On the contrary, he said some many indigenous companies feel entitled and assume they can get away with non-compliance. At other times they want to save costs to the detriment of the local economy.
Said Wabote, “Some of indigenous have also argued that they should be excluded from the implementation of the NOGICD Act since their primary investors are Nigerians. Some of the common violations by indigenous firms range from executing projects without obtaining prior approvals, non-execution of mandatory Human Capacity Development Initiative (HCDI), Non-Utilization of vendors without approved Nigerian Content Equipment Certificate (NCEC) and Utilization of the services of contractors that are not registered on the Nigerian Oil and Gas Industry Joint Qualification System Portal (NOGIC JQS) and several other violations.

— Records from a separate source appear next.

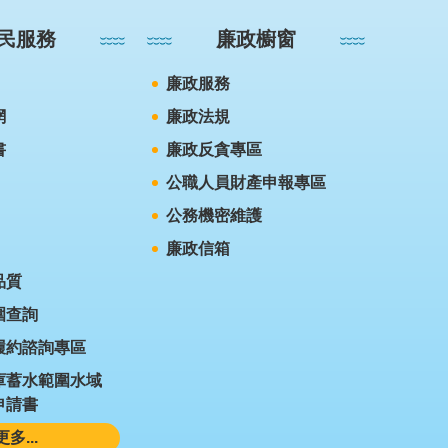
民服務
廉政櫥窗
廉政服務
網
廉政法規
書
廉政反貪專區
公職人員財產申報專區
公務機密維護
廉政信箱
品質
圍查詢
履約諮詢專區
庫蓄水範圍水域
申請書
更多...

Other times, the firms fail to remit their 1 per cent mandatory Nigerian Oil Content Development Fund and engage expatriates without requisite approvals from the Board or even award contracts to foreign firms, even when other Nigerian companies can execute.”
Feeling pains he said, “It is very surprising to see local companies undermine and flout the Nigerian Content Act despite being the immediate beneficiaries of the Nigerian Content policy, thereby causing capital flight, loss of jobs, and opportunity for technological development.
“While we commend the indigenous companies that are gearing up to acquire the divested assets, it is pertinent to remind all stakeholders of the industry that the provisions of the Nigerian Content cover all entities and all activities connected to the Nigerian oil and gas industry.”
However, he said the Board will continue to study the changing ownership dynamics in the industry and will continue to partner with the industry stakeholders to institute regulations that will ensure that the increasing footprints and stakes of indigenous production companies will not lead to a reduction in Nigerian content compliance and participation of Nigerians in the industry.
He solicited the media to continue its advocacy for Nigerian Content compliance by all stakeholders of the industry and remember that the Nigerian Content implementation is a marathon, and the Board will require all hands on deck to ensure that the benefits of the oil and gas industry is retained maximally in Nigeria.